## Required work
1/ In the article on wills for young adults, what percentage of millennials lack a will according to the AARP study?
2/ Write out the article on wills for young adults, starting with "By far, young" and going on through "have a will.", and swap "excuses" for "reasons".

Young adults need a will too — so don’t keep putting it off
“Good habits formed at youth make all the difference.” — Aristotle
“I’ve been meaning to get that done...”
“Can’t my parents or siblings just figure out what happens with my stuff ?”
By far, young people come up with the most excuses for not having a will or any other estate planning documents. An AARP study found 78 percent of millennials (ages 18-36) and 64 percent of Generation Xers (ages 37-52) do not have a will.
Another on-line study found a shocking 92 percent of adults under age 35 do not have a will, while polls by Lexis/Nexis found at least 55 percent of the adult population has no will or estate plan in place.
While such lack of estate planning is “good work for lawyers,” it can create havoc among family members or worse, leave the status of minor or disabled children in jeopardy.
While the reasons abound for all adults to complete some kind of estate plan, I’ve found the following to be the key factors for “young(er) people” (ages 18-55) to get their affairs in order.
To Name Guardians for Your Minor Children. With a will you control and designate who will care and be responsible for your minor children along with who will hold any assets in trust for them until they reach an age (generally 25) where they can responsibly handle such assets.
Is there any more critical decision than who will care for your minor children and protect their assets in the event of a tragic accident or sudden illness? Even if you are divorced, you should still name a Guardian in the event the other parent dies and it becomes necessary for a Guardian to be appointed for your children.
Also, without a will any minor children will inherit once they turn 18, no matter the amount or the maturity/responsibility level of that child. An inheritance between the ages of 18-24 may disrupt college financial aid or, worse, distract a child from attending college if they ignorantly believe their newly found assets can sustain them.
To name Guardians and Protect Assets of a Disabled Child or Spouse. If you have a child or spouse with a disability, the importance of a will cannot be stressed enough. In this situation, a lawyer should draft language specifically addressing both the continued care of the disabled person and what happens to the assets they stand to inherit.
In a will you can direct assets to be held in a Special Needs Trust for the disabled person so as to not jeopardize or reduce any governmental or employment benefits they may be receiving. Without a will, you lose that control which can disrupt or curtail such benefits and are leaving it to the courts to decide the care of the disabled person.
To Designate Who Manages your Assets Upon Death. If you do not complete a will and designate an Executor, you are putting the burden on your family to go to court and agree on who will be administering your estate.
This can result in litigation if there is disagreement or can result in assets never being claimed or distributed if no one steps forward to resolve the estate.
Municipalities commonly acquire real property for back taxes from estates that were never managed by named executors or administrators. Also, if assets need to be held in trust for a minor child, don’t you want to choose the person in control over such assets as opposed to an irresponsible or hostile family member who volunteers to handle them?
Further, if you own or co-own a business, it is critical to have a succession plan in place regarding what happens to your ownership interest upon death and to designate who will take over and manage the business upon your death.
To make sure your Heirlooms, “Toys” and other assets go to the people or charities you want. Of course this is true for any age but younger people, especially those without children, tend to have more “toys”: vehicles, motorcycles, guns, musical or stereo equipment, jewelry, antiques, collectibles, artwork, etc.
Without a will, you are leaving it to the courts and State law rules to determine which next of kin inherits such personal property and assets. If you die without a spouse or children, generally your surviving parent(s) or sibling(s) stand to inherit your assets regardless of your relationship with them.

## Dataset excerpts
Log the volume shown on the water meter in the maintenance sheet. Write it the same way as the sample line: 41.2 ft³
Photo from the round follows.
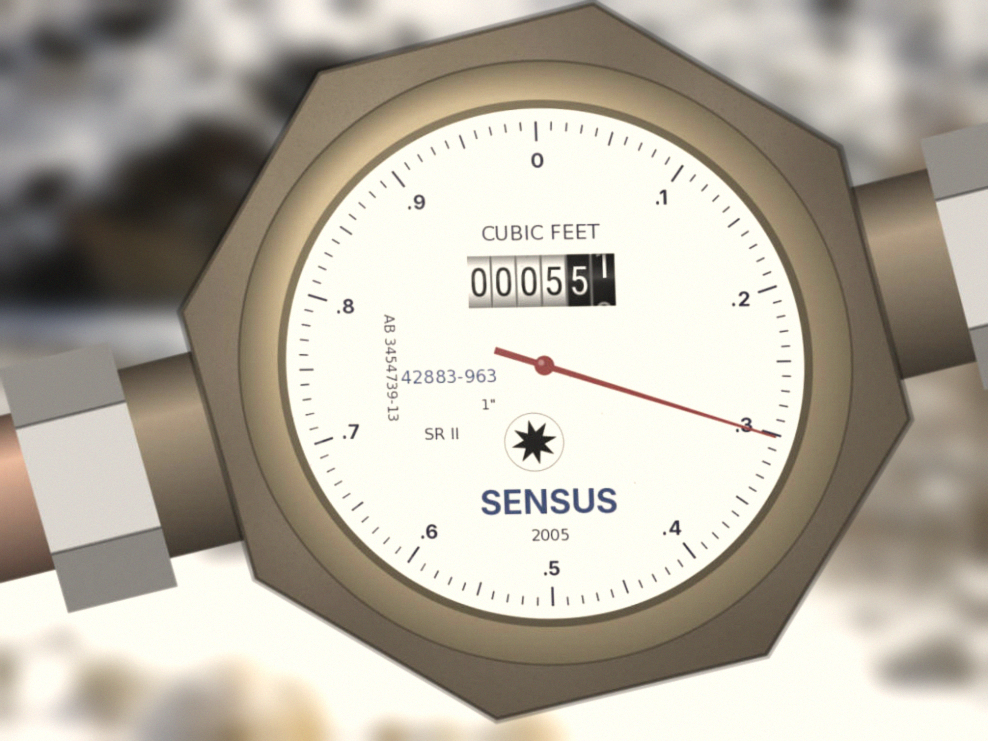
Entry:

---

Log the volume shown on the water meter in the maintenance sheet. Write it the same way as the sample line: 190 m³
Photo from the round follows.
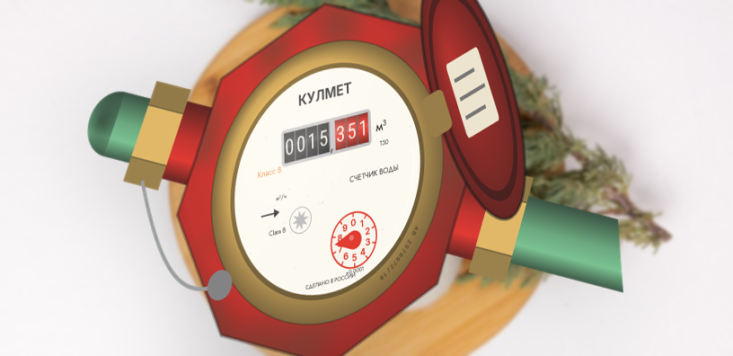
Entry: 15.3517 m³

## Numbered responses
1/ 78 percent

2/
By far, young people come up with the most reasons for not having a will or any other estate planning documents. An AARP study found 78 percent of millennials (ages 18-36) and 64 percent of Generation Xers (ages 37-52) do not have a will.